Concerns remain over trade tensions after President Trump threatened 100% tariffs on Canada if it finalised a trade deal with China. However, Canadian Prime Minister Mark Carney clarified that Canada does not plan to pursue such a deal and said recent talks only lowered tariffs in a few sectors.
Russia-Ukraine talks also ended without a breakthrough, though both sides agreed to continue discussions next weekend.
Crude oil performance and historical trend
Crude oil rose to $61.37 per barrel on January 26, 2026, up 0.49% from the previous day. Over the past month, prices have climbed 5.66%, although they remain 16.13% lower than a year ago.
Based on CFD trading data that tracks benchmark markets, crude oil reached a historical peak of $410.45 in December 2025.
Commodity markets show mixed movement
Other commodities also showed mixed performance. Natural gas jumped sharply, while gold and silver posted strong gains. Industrial metals such as copper rose slightly, while coal and steel recorded small losses.

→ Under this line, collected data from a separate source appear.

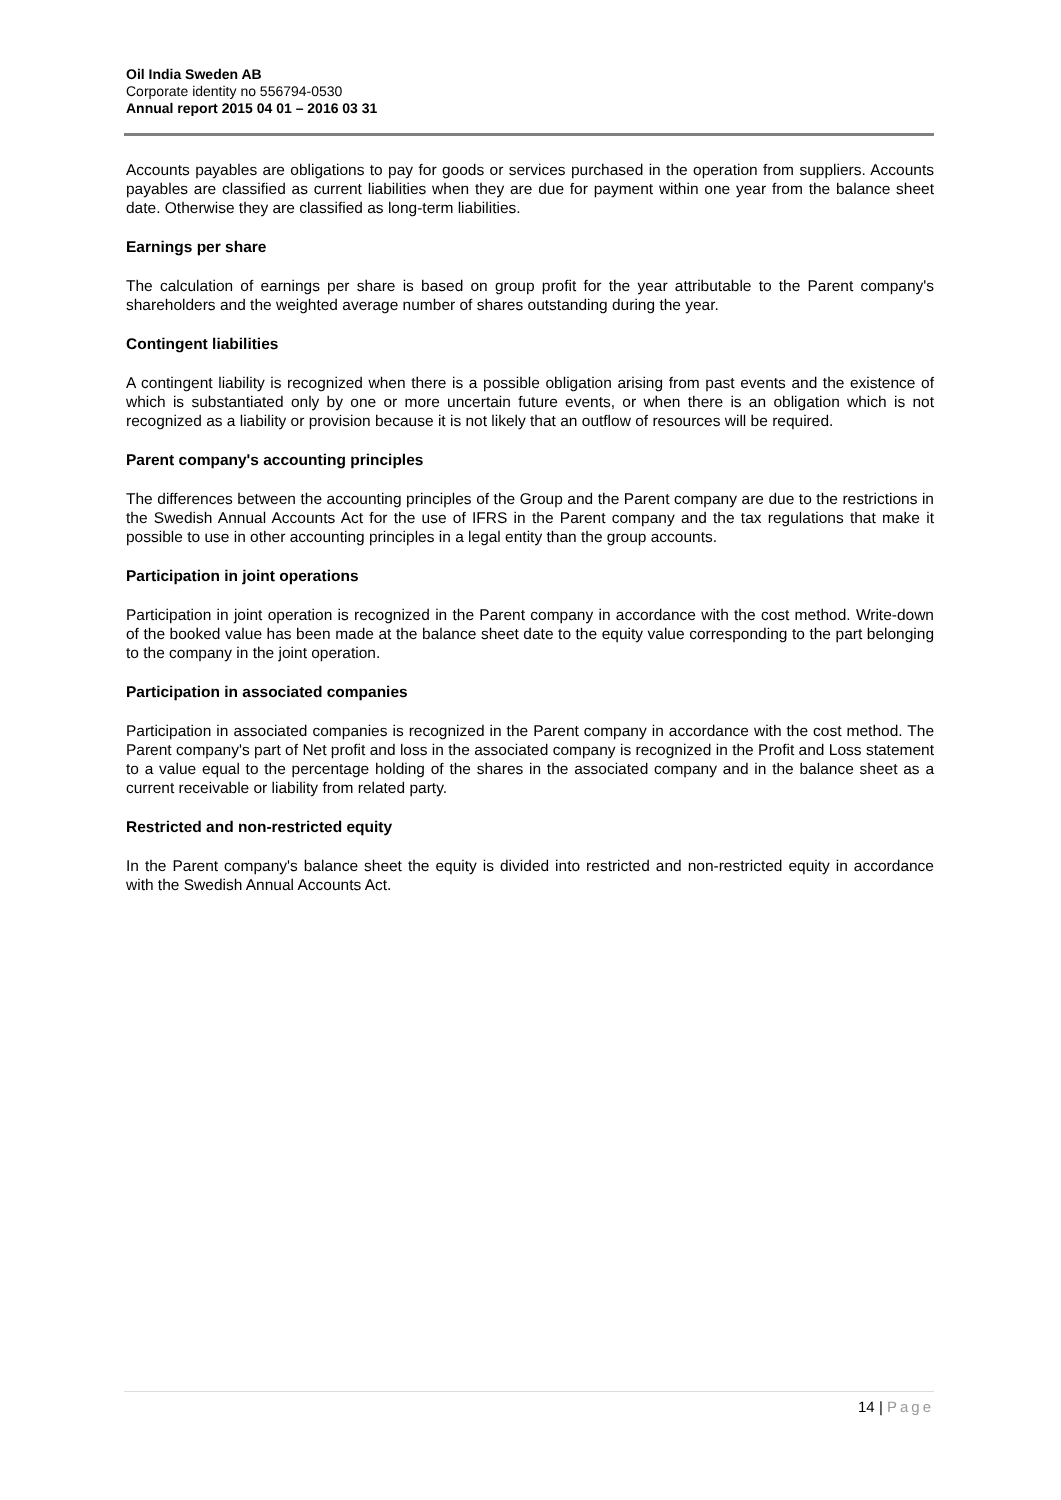Oil India Sweden AB
Corporate identity no 556794-0530
Annual report 2015 04 01 – 2016 03 31
Accounts payables are obligations to pay for goods or services purchased in the operation from suppliers. Accounts payables are classified as current liabilities when they are due for payment within one year from the balance sheet date. Otherwise they are classified as long-term liabilities.
Earnings per share
The calculation of earnings per share is based on group profit for the year attributable to the Parent company's shareholders and the weighted average number of shares outstanding during the year.
Contingent liabilities
A contingent liability is recognized when there is a possible obligation arising from past events and the existence of which is substantiated only by one or more uncertain future events, or when there is an obligation which is not recognized as a liability or provision because it is not likely that an outflow of resources will be required.
Parent company's accounting principles
The differences between the accounting principles of the Group and the Parent company are due to the restrictions in the Swedish Annual Accounts Act for the use of IFRS in the Parent company and the tax regulations that make it possible to use in other accounting principles in a legal entity than the group accounts.
Participation in joint operations
Participation in joint operation is recognized in the Parent company in accordance with the cost method. Write-down of the booked value has been made at the balance sheet date to the equity value corresponding to the part belonging to the company in the joint operation.
Participation in associated companies
Participation in associated companies is recognized in the Parent company in accordance with the cost method. The Parent company's part of Net profit and loss in the associated company is recognized in the Profit and Loss statement to a value equal to the percentage holding of the shares in the associated company and in the balance sheet as a current receivable or liability from related party.
Restricted and non-restricted equity
In the Parent company's balance sheet the equity is divided into restricted and non-restricted equity in accordance with the Swedish Annual Accounts Act.
14 | Page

These moves reflect changing demand, weather impacts, and broader economic uncertainty across global markets.
Oil markets remain sensitive to weather disruptions, political risks, and supply changes. While winter storms and Middle East tensions are offering support, the return of some exports and trade worries continue to limit gains. Traders are expected to stay cautious in the coming days as fresh developments unfold.